By Cassius Adair, PhD Candidate, Department of English

Adair pic
Cassius Adair

I love to talk at people, which is one of the reasons I speak on more panels than maybe I should. Last month I ran– literally jogged across the Diag like a tardy freshman– from academic job market training in Angell Hall to a public scholarship panel on Rackham. In a way this is a heavy-handed metaphor for my academic life: my research lives in one building, my community engagement work elsewhere. Out of breath and sweaty, I arrived at the public scholarship event wondering how many times I’d done something like this, running myself ragged trying to do all the things I love. I wished for about the millionth time that Hermione could loan me her time-turner.

At the panel itself, of course, the moderator asked my panelists and I how we see our public and non-academic work fitting in with our scholarly work. At first I struggled with assimilating my whole life into a succinct answer to my colleague’s question: there was an engaged learning class that I taught during my third year, the times I’ve given talks on my research to groups of social workers, the internship at the local public radio station that has introduced me to a whole new world of reading, writing, and communicating complex ideas. Off the cuff, I told the audience that all of these things are all pretty much the same: it’s all just learning stuff and telling people about it. And it’s true: sure, I obsess over my research, but I’m just as energized by imagining how to get that new knowledge to the people who would most be curious about it, or benefit from it, or be challenged by it. It’s a reason I’ve loved working in an English department and teaching first-year composition courses. It’s also a political commitment of mine to try to spread knowledge around, especially to people outside of academic spaces.

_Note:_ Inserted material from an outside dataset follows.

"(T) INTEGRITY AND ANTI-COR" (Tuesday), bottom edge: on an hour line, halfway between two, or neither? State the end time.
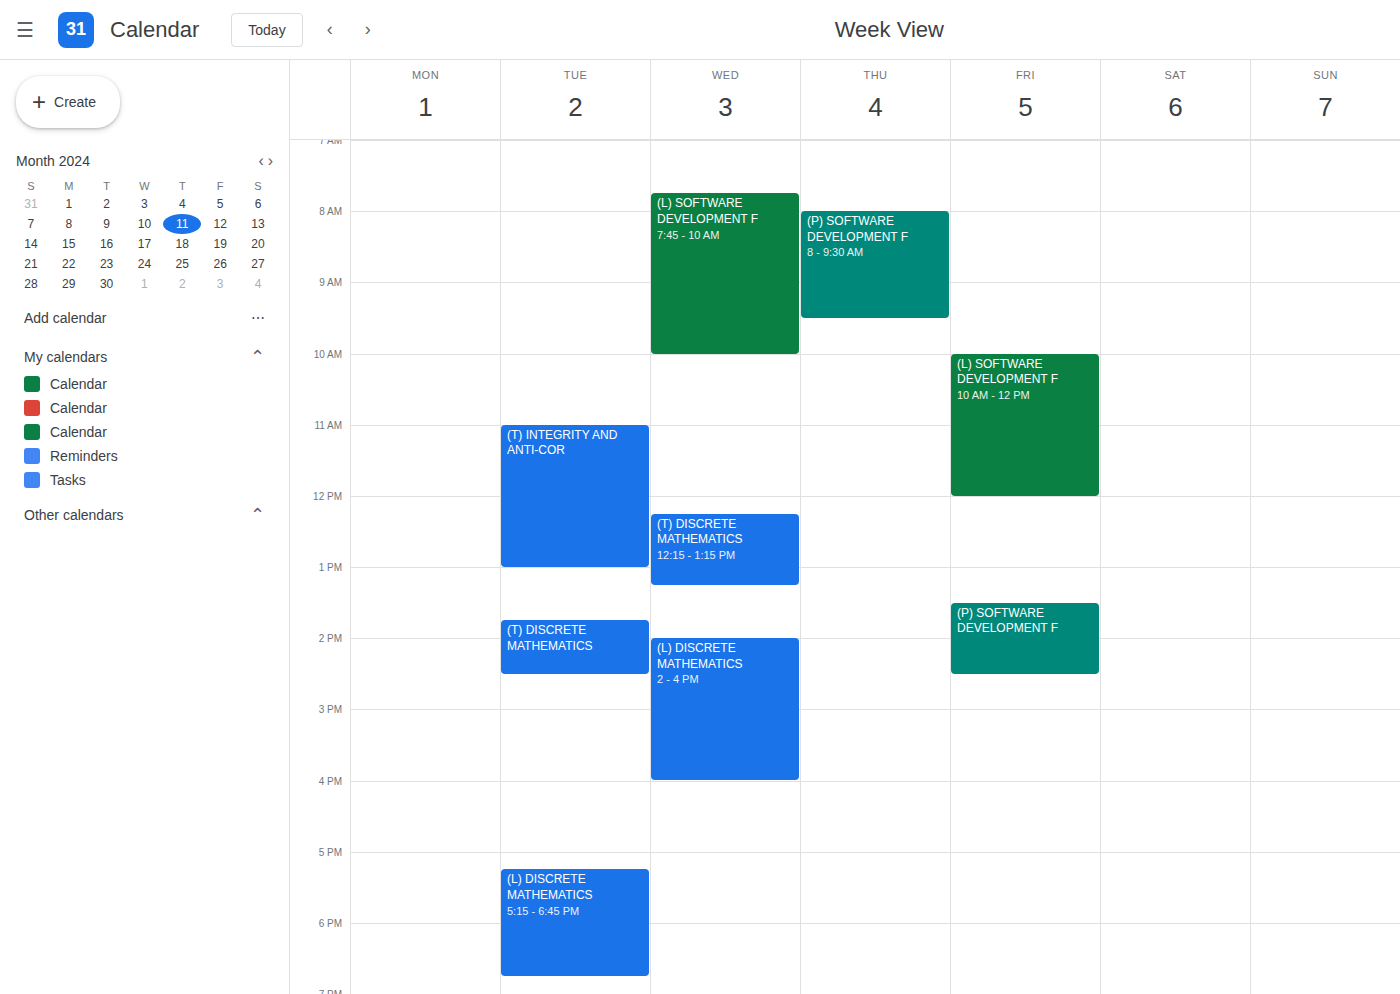
1:00 PM -- exactly on the 1 PM line."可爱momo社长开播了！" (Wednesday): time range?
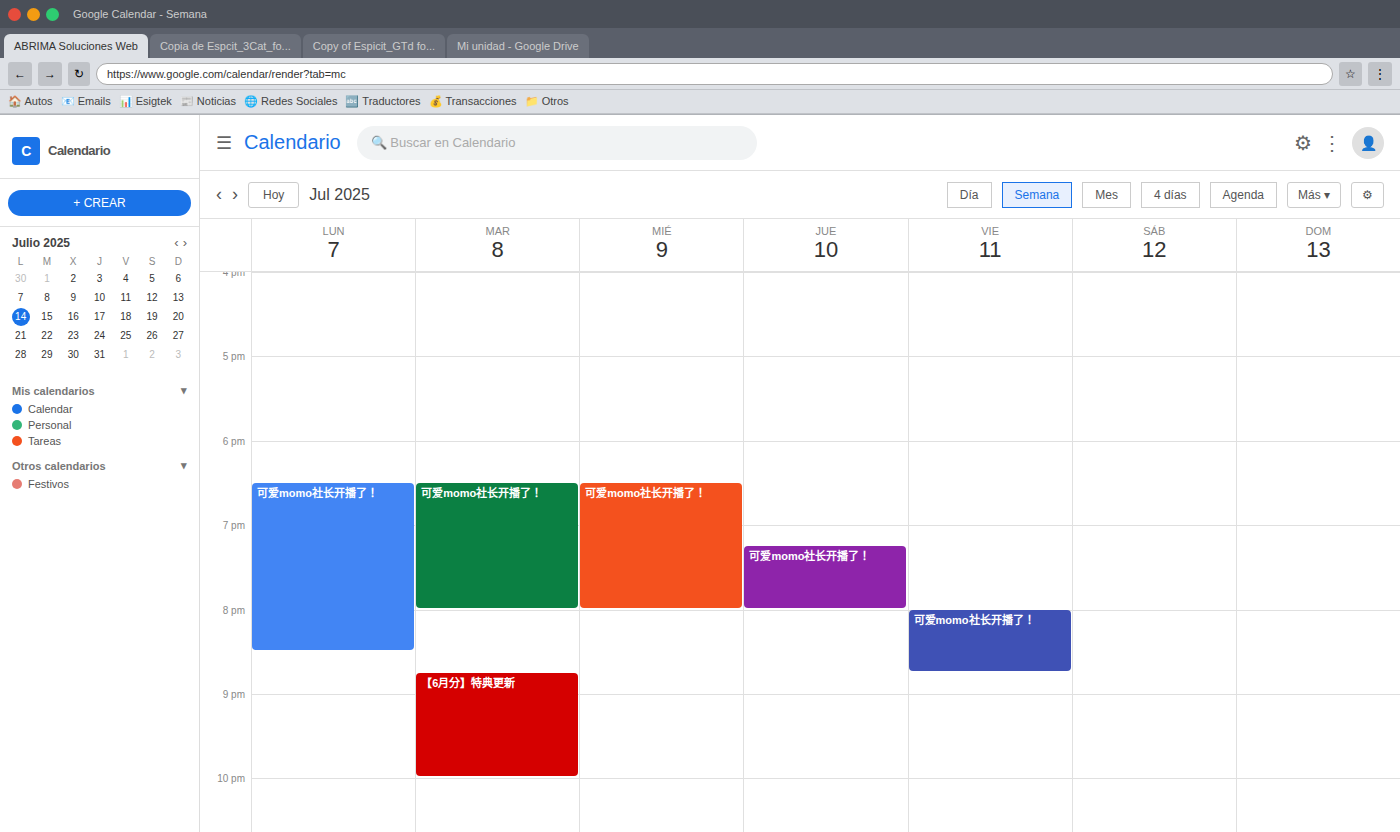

That said, I do want to offer one corrective to what I told that panel audience last week: as much as I enjoy public speaking, the academy that I want to see in the world also needs public listening. This is also something I’ve learned working in public radio for the last year: in trying to make community issues feel real for a public radio audience, my most important tool usually isn’t my voice, but my ears. Since starting my internship, I’ve tried to heal the academic / non-academic bifurcation in my brain by linking two sets of concerns: “What are the questions that are urgent to people right now?” and “What could academics do to help answer those questions?” My own research into identification documents and the stories people tell about them tries to do a little slice of this: the project has been monumentally informed by hanging out with transgender friends who are worried about being discriminated against when they show their license at the local pub, or listening to the children of undocumented residents of Washtenaw County tell members of city council that they’re worried every time their parents have to show ID to pick them up from school. What if, in the Humanities PhD of the future, we could help students co-construct projects with folks who are asking critical questions in their own lives? It’s hard, but not impossible. Feminist scholarship like Richa Nagar’s Playing with Fire has already challenged academics to create collaborative and responsive research methods that blend the close textual analysis and theoretical acumen with new norms of scholarly listening. But I’m still reaching for how to do this type of work myself. It’s intimidating to reach outside my own methodological areas of expertise, for sure. Plus, I’m still wondering how to construct a research ethics that balances respectful community engagement with the creative protocols of humanist scholarly production.

This year, I’m going to try to talk less, and smile listen more. I’ll probably still monologue too much about my favorite dissertation facts, especially if I’ve had a drink or two. That said, I’ll try to prioritize opening my ears as much as my mouth. (A blog post doesn’t count as talking, right?